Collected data
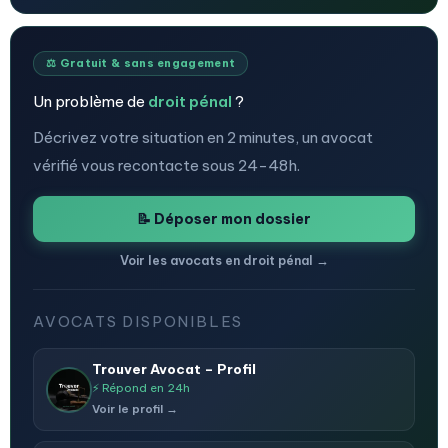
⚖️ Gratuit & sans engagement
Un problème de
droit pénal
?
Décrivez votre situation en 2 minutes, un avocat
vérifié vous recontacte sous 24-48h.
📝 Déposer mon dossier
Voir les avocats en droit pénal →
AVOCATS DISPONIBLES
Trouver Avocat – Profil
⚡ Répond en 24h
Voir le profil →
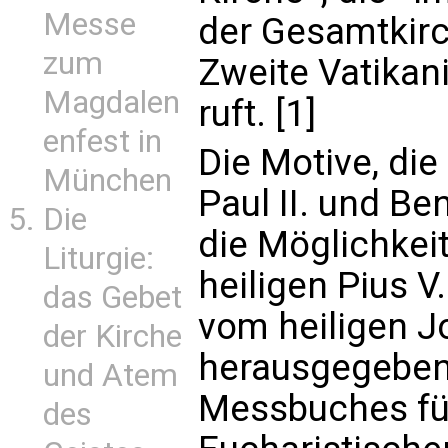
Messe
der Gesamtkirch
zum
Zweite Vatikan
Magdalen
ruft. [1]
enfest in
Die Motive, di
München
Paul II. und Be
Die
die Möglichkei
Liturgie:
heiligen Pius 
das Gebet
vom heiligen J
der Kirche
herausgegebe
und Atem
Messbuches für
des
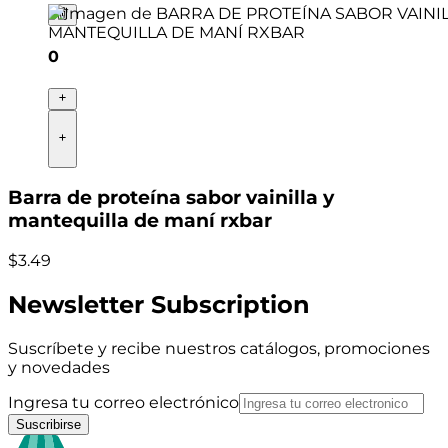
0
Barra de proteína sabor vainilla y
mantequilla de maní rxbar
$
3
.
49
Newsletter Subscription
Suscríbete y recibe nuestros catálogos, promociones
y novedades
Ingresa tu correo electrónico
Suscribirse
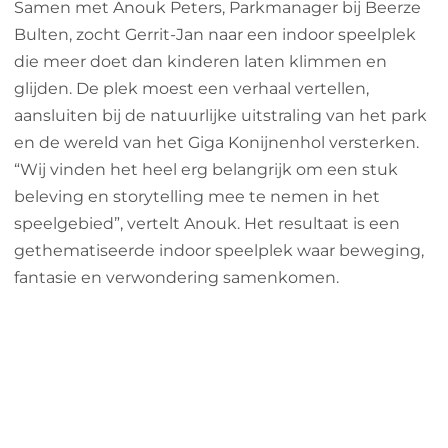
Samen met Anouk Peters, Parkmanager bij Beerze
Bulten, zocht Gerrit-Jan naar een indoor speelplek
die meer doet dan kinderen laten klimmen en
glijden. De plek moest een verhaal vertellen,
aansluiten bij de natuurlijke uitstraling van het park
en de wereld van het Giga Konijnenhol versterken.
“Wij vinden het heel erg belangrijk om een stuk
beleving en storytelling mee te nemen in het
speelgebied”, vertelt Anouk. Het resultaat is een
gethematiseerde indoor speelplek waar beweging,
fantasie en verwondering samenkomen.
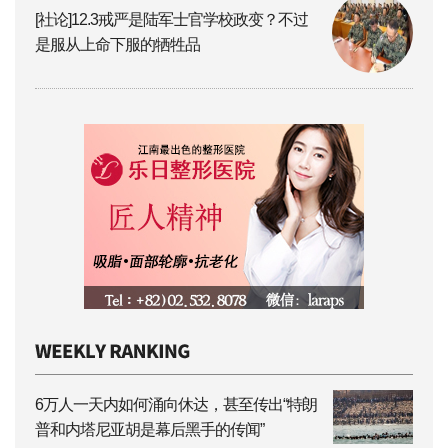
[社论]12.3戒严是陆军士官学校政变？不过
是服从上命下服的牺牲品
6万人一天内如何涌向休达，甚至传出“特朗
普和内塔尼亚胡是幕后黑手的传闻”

--

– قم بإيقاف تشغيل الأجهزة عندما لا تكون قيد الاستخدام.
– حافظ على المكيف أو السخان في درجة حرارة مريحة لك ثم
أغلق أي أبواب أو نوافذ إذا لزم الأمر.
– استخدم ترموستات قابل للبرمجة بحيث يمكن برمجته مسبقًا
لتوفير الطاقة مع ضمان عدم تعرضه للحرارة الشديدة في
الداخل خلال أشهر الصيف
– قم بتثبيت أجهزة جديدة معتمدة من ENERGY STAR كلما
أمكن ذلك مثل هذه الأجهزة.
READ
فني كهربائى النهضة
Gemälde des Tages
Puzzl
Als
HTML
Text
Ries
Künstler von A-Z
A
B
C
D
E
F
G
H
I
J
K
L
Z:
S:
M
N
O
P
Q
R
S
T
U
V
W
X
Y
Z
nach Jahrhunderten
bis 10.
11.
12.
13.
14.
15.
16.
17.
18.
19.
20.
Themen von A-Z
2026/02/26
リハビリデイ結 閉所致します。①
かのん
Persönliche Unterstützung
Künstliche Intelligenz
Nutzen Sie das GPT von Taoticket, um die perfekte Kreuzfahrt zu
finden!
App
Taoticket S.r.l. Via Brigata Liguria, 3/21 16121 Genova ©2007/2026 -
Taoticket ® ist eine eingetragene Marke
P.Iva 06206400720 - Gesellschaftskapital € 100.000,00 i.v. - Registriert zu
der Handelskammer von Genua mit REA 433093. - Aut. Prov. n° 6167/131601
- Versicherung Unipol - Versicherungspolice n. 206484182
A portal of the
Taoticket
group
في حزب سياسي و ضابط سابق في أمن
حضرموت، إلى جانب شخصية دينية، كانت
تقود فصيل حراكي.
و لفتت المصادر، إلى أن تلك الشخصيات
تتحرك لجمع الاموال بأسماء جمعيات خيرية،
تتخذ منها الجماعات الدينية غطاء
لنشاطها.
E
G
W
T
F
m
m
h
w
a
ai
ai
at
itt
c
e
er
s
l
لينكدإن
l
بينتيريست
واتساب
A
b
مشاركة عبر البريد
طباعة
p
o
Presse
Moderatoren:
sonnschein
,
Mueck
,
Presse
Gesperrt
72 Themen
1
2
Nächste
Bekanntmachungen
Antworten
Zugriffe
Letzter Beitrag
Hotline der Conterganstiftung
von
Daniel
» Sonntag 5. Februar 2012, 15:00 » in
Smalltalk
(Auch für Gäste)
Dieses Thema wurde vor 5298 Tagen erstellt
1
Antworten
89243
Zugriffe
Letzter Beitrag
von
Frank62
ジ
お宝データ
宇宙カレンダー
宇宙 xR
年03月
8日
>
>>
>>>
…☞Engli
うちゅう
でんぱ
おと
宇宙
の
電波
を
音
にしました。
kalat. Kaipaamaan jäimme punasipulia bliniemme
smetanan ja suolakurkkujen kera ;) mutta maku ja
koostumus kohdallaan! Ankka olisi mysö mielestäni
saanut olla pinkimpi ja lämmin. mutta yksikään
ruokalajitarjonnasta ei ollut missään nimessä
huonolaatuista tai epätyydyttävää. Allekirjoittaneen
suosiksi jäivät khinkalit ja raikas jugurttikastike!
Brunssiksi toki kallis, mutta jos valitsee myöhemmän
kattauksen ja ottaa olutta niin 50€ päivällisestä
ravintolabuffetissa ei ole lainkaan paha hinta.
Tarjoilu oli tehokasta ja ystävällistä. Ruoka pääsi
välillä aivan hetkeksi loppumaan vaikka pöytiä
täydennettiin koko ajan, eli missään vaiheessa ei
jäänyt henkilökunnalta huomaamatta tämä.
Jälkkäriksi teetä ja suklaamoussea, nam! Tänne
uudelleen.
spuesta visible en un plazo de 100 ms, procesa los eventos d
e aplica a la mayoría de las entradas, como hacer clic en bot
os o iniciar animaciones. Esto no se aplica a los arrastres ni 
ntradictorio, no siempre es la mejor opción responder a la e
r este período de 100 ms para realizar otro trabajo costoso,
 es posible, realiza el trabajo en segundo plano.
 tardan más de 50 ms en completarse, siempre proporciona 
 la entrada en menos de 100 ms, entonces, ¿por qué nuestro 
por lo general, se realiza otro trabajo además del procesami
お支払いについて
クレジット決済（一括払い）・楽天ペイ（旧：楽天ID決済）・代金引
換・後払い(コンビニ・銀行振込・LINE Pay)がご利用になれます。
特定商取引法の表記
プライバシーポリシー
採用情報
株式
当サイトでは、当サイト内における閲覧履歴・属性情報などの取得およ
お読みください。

# [What the exercise asks]
Return everything from the line containing "Samen met Anouk" down to the line containing "om een stuk", reproduced line for line with no changes.

# [Answer to this problem]
Samen met Anouk Peters, Parkmanager bij Beerze
Bulten, zocht Gerrit-Jan naar een indoor speelplek
die meer doet dan kinderen laten klimmen en
glijden. De plek moest een verhaal vertellen,
aansluiten bij de natuurlijke uitstraling van het park
en de wereld van het Giga Konijnenhol versterken.
“Wij vinden het heel erg belangrijk om een stuk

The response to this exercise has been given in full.